SLUAAC9 March 2021 TPSM5D1806
The fundamental operation of buck regulators is discussed in detail in other application reports (3). While not covered in detail here, an understanding of the basic buck operational waveforms is useful for the discussions in this report. Figure 2-1 shows the basic synchronous buck power stage and the simplified waveforms of the inductor current (iL) and switching node (vSW) in steady state continuous-conduction mode (CCM) conditions. For simplicity, dead times and resistive components such as MOSFET on-resistances and the inductor DC resistance have not been considered in the analyses and equations in this report.

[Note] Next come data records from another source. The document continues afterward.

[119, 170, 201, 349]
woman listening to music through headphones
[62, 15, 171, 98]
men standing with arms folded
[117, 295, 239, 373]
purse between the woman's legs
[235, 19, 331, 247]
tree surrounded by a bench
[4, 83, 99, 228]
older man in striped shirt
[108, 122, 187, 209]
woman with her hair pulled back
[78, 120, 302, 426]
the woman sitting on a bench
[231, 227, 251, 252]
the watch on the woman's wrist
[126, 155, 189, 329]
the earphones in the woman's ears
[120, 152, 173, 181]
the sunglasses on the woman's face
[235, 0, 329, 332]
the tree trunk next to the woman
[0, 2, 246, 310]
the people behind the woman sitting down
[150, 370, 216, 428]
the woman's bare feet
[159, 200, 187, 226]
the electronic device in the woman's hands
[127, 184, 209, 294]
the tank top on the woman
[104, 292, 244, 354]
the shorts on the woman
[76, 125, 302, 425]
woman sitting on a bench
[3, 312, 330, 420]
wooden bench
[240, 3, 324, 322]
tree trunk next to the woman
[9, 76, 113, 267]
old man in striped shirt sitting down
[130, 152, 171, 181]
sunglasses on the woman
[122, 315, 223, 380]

During the on time, tON, the high-side (HS) MOSFET is on and the low-side (LS) MOSFET is off. In this state, a positive voltage VIN-VOUT exists across the inductor, which causes the inductor current to ramp up. During the off-time, tOFF, the HS MOSFET is off and LS MOSFET is on. With the switching node at ground, the voltage across the inductor is -VOUT, which causes the inductor current to ramp back down. The switching period, tSW, is the sum of tON and tOFF and is the inverse of the switching frequency, FSW. The duty cycle, D, can be defined as D = tON / tSW. In a real buck regulator, the on and off times are dynamically set by the buck’s control loop circuitry, which then generates signals to the gate drivers that turn the power MOSFETs on and off.